В 1956 году после самоубийства Фадеева Ахматова, размышляя над клубами дыма вокруг этой трагедии, произнесла:
“- Фадеевская легенда растёт… А тут нужна не легенда. Срочный опрос свидетелей. Подлинные документы. Протоколы. Настоящее следствие по свежим следам. Знаем мы, как наврут потом в мемуарах”.

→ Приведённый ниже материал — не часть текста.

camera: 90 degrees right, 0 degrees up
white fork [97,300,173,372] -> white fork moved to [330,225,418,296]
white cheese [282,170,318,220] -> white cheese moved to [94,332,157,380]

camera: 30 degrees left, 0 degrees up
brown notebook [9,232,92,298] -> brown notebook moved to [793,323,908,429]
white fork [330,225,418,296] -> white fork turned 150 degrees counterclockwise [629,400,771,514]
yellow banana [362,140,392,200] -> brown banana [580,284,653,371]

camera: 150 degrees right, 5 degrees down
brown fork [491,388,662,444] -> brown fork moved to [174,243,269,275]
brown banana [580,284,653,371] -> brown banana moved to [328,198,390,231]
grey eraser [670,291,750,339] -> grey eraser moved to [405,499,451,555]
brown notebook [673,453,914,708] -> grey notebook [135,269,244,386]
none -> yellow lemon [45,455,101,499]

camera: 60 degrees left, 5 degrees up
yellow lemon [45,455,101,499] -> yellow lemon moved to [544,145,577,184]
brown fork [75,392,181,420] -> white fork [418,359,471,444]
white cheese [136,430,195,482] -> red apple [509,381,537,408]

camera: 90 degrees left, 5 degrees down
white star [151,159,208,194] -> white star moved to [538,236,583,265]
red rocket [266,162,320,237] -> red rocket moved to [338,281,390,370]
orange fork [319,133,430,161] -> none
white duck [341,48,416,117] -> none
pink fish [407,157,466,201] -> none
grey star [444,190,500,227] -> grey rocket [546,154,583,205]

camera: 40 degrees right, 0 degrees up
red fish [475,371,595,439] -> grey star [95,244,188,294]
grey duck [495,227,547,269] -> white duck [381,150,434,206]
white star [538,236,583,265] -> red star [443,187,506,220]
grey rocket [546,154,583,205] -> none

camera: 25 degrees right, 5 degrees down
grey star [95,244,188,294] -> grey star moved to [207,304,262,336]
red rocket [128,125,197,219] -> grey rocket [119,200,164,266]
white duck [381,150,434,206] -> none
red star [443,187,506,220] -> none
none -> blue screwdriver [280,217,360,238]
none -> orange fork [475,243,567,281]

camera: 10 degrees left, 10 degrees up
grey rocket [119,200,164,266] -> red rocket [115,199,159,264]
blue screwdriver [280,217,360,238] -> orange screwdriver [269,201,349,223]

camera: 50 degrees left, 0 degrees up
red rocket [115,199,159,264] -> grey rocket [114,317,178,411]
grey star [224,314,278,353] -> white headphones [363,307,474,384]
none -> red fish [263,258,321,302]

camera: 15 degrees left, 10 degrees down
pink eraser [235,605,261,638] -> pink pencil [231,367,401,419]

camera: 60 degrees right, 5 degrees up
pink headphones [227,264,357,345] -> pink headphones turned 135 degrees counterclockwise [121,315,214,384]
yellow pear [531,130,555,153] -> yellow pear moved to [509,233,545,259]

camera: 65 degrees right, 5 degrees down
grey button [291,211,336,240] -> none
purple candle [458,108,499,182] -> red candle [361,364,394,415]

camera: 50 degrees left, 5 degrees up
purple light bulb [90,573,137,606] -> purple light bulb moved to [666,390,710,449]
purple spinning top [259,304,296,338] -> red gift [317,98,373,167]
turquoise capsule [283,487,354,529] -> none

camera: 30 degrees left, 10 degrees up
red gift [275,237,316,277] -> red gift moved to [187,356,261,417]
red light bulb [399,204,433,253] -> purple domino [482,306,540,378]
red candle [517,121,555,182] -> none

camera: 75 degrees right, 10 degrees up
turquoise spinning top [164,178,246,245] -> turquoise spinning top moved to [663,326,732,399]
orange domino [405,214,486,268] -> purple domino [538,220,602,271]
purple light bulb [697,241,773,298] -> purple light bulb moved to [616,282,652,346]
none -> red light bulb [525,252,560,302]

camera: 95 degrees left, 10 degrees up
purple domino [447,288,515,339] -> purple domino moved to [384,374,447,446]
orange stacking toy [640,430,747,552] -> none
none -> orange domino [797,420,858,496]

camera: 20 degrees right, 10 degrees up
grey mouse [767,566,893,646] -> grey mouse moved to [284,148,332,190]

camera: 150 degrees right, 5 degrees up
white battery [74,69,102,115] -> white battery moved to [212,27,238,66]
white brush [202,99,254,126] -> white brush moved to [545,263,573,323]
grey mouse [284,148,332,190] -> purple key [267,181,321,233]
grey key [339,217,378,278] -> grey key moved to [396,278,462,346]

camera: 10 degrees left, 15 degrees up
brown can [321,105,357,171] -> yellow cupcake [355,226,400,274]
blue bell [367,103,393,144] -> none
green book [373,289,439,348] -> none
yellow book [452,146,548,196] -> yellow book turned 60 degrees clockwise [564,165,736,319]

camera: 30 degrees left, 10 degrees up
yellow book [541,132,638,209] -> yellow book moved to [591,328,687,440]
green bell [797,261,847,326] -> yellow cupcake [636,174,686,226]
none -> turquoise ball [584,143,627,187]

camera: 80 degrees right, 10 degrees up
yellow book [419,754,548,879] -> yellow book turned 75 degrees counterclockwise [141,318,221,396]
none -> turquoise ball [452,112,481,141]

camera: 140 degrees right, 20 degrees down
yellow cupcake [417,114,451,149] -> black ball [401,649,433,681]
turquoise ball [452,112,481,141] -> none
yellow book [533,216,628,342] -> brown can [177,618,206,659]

Наврать можно не только в мемуарах. В послесловии к книге Ахматовой “О Пушкине” Эмма Герштейн написала следующее: “Документальных доказательств воздействия Дантеса на С. Н. Карамзину и А. В. Трубецкого мы не найдём нигде. Эту взаимосвязь Ахматова устанавливает при помощи стилистических наблюдений”. Если последовать примеру Ахматовой и попытаться сопоставить запись Вигдоровой и “Выписку из стенограммы суда”, опубликованную Юрием Бегуновым в брошюре “Правда о суде над Иосифом Бродским”, в контексте поведения Бродского, описанного явно симпатизирующими ему Лидией Чуковской и Анатолием Найманом, приходится признать, что гораздо более соответствуют реальному образу Бродского, его характеру реплики подсудимого из “Выписки” (“А и работать никто не может меня заставить, если у меня другие увлечения”… “Я хочу жить так, как мне это нравится, а не так, как это угодно коммунистам”… “А вот в Союзе все они там антисемиты и фашисты”… “А тебе завидно, пьяница, работающий в сокровищнице культуры?”… “Мне наплевать, что думают обо мне коммунистические дружинники, все они связаны с милицией и партийными секретарями и не дают жить так, как хочется, особенно, если еврей. Найдутся и уже есть, хотя и далеко от нас, люди, которые помогут таким, как я…”), чем “воспроизведённые” Вигдоровой интеллигентские его же стенания: “Я писал стихи… Я думал - это от Бога”.